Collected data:

---

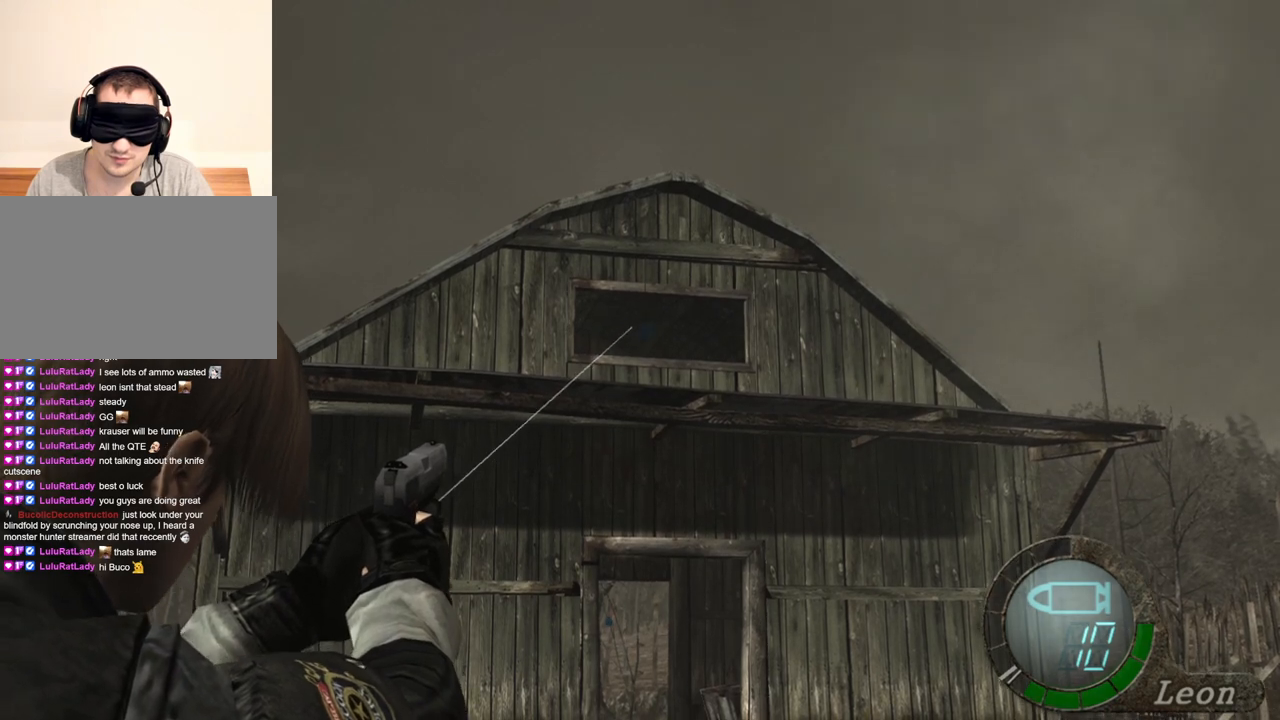
{"keys": [], "mouse": ["right"], "events": []}
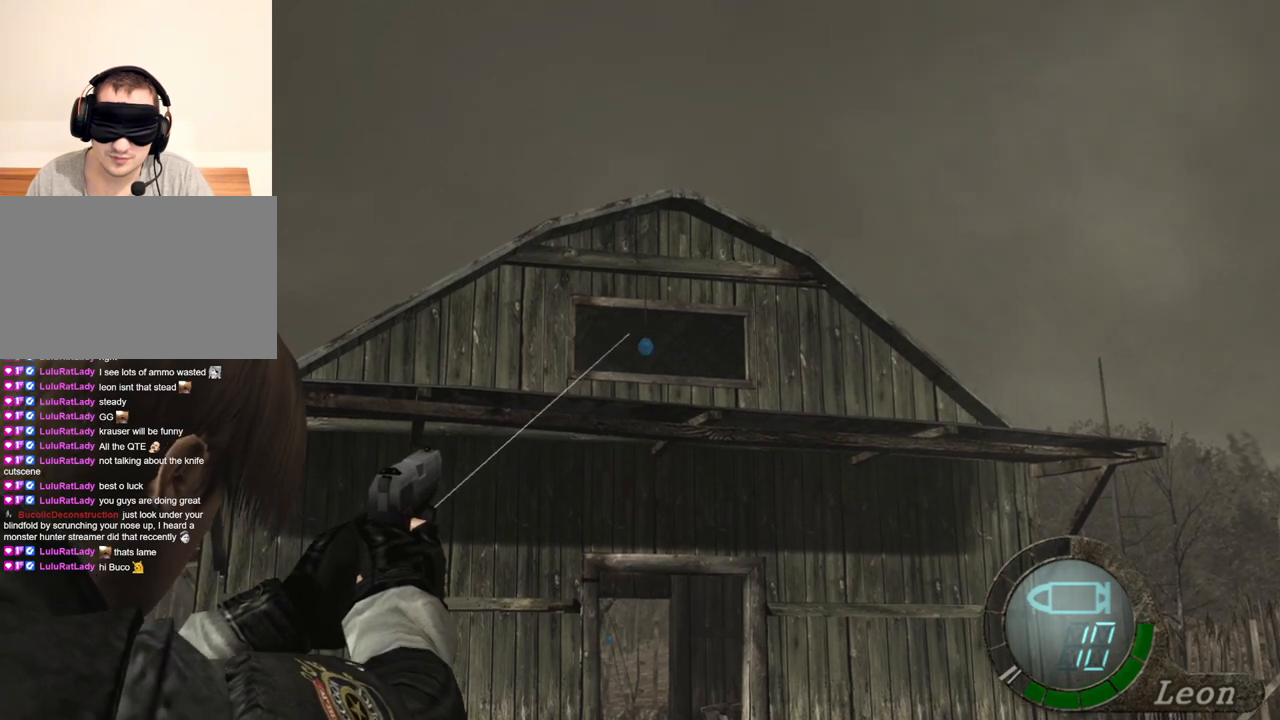
{"keys": [], "mouse": ["right"], "events": []}
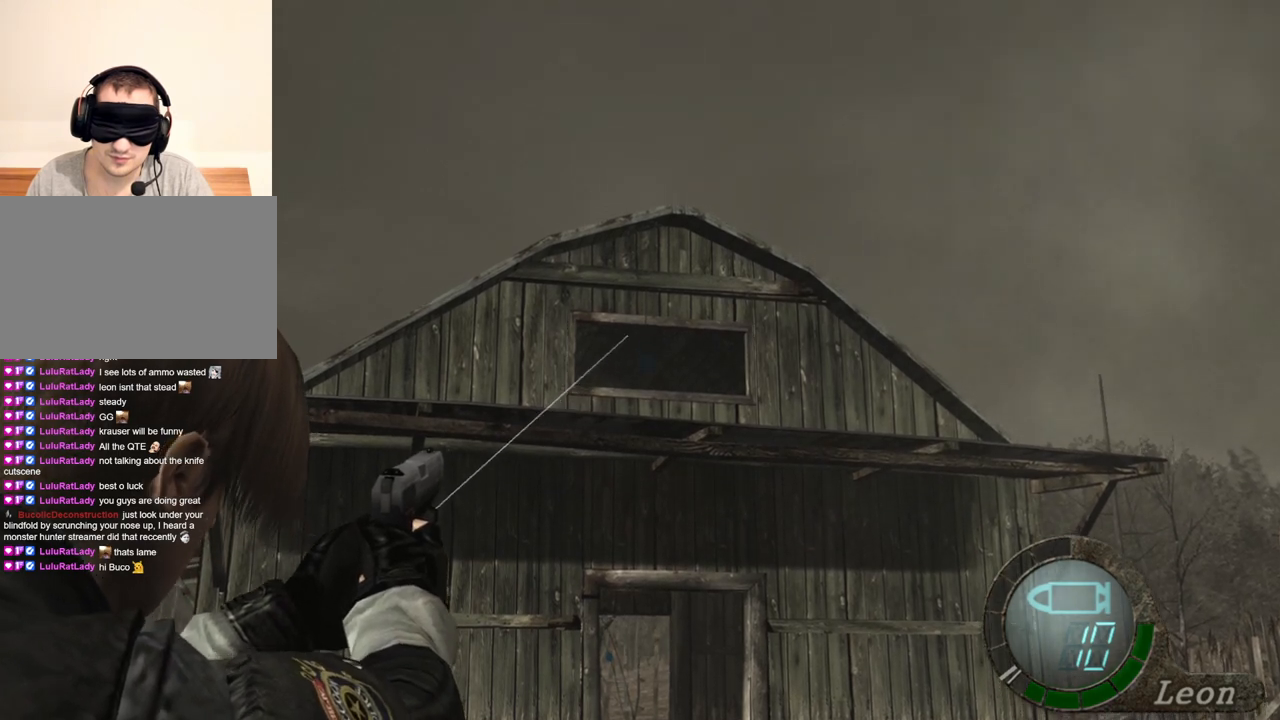
{"keys": [], "mouse": ["right"], "events": []}
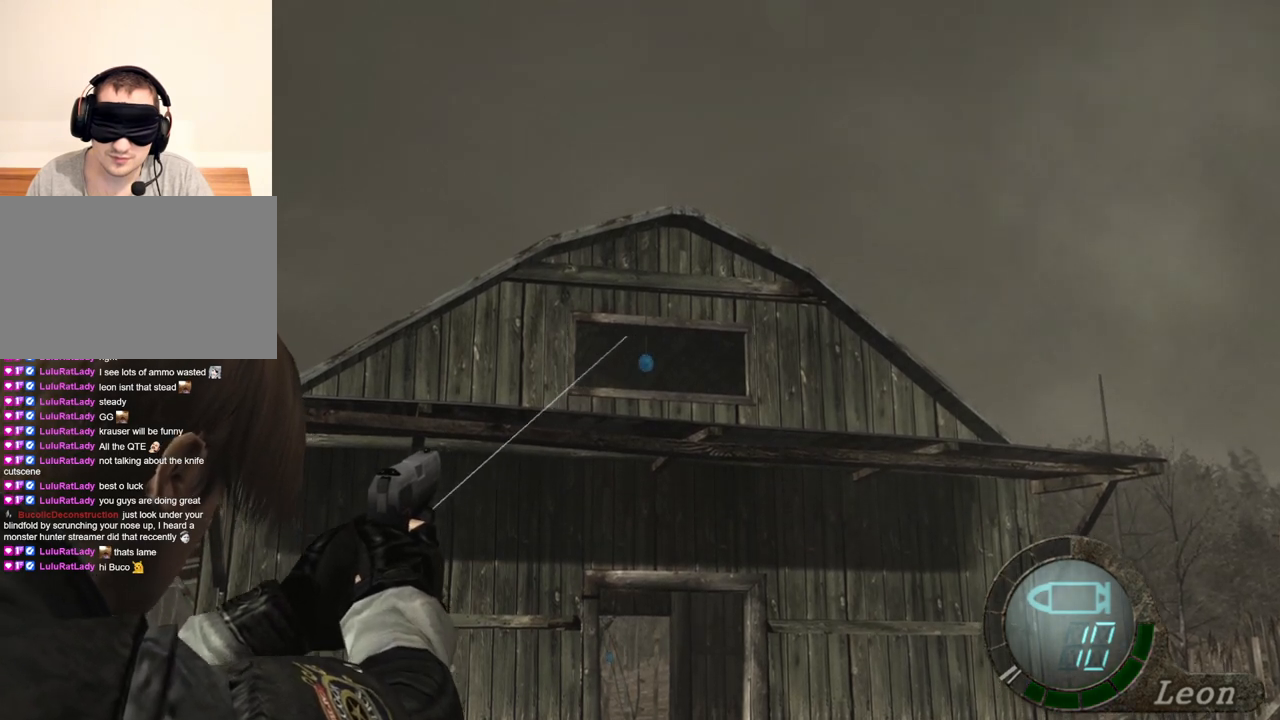
{"keys": [], "mouse": ["right"], "events": []}
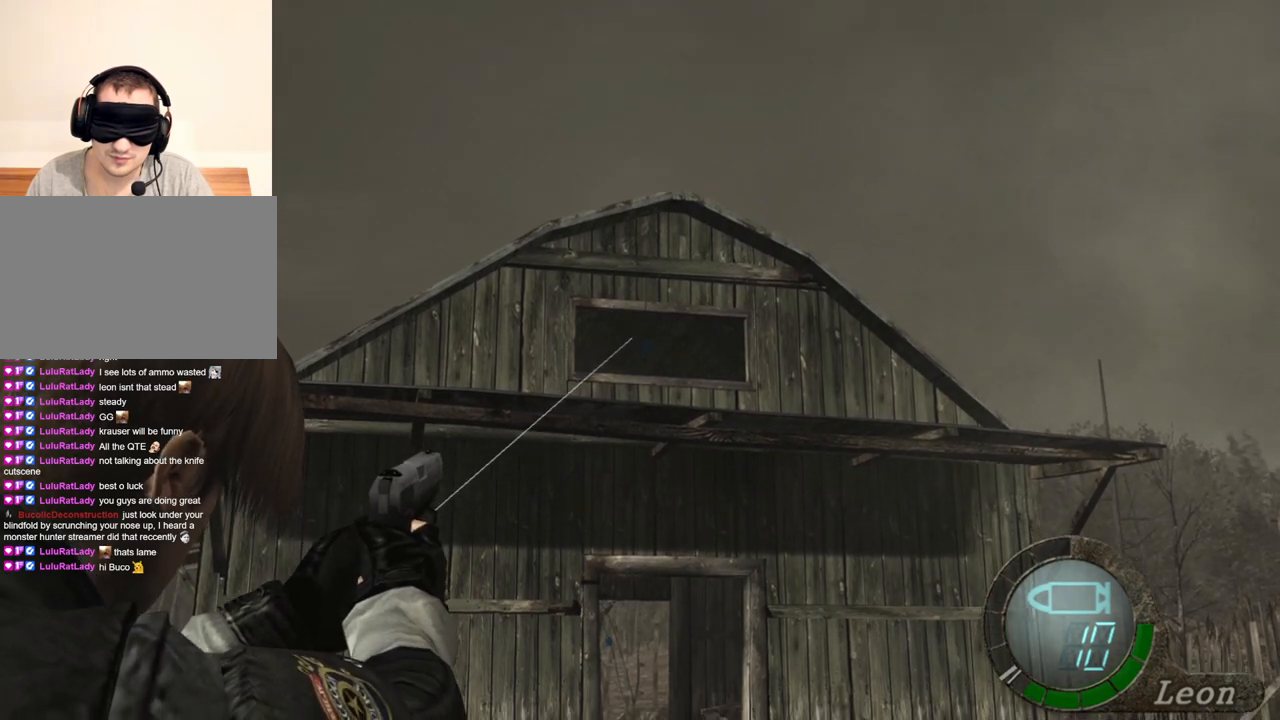
{"keys": [], "mouse": ["right"], "events": []}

---

:: DIRECTIONS FOR THIS TASK ::
Leave out the pictures and retype the rest of the entries exactly.

:: SOLUTION ::
{"keys": [], "mouse": ["right"], "events": []}
{"keys": [], "mouse": ["right"], "events": []}
{"keys": [], "mouse": ["right"], "events": []}
{"keys": [], "mouse": ["right"], "events": []}
{"keys": [], "mouse": ["right"], "events": []}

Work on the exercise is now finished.